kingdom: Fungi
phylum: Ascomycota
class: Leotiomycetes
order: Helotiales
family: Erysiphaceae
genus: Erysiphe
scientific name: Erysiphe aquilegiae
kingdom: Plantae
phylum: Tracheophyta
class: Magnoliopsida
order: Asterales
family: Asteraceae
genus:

### WORK TO DO
Recast every line of the records above as a JSON list of strings, one string per line, leaving out any blank lines.

### RESULT
[
  "kingdom: Fungi",
  "phylum: Ascomycota",
  "class: Leotiomycetes",
  "order: Helotiales",
  "family: Erysiphaceae",
  "genus: Erysiphe",
  "scientific name: Erysiphe aquilegiae",
  "kingdom: Plantae",
  "phylum: Tracheophyta",
  "class: Magnoliopsida",
  "order: Asterales",
  "family: Asteraceae",
  "genus:"
]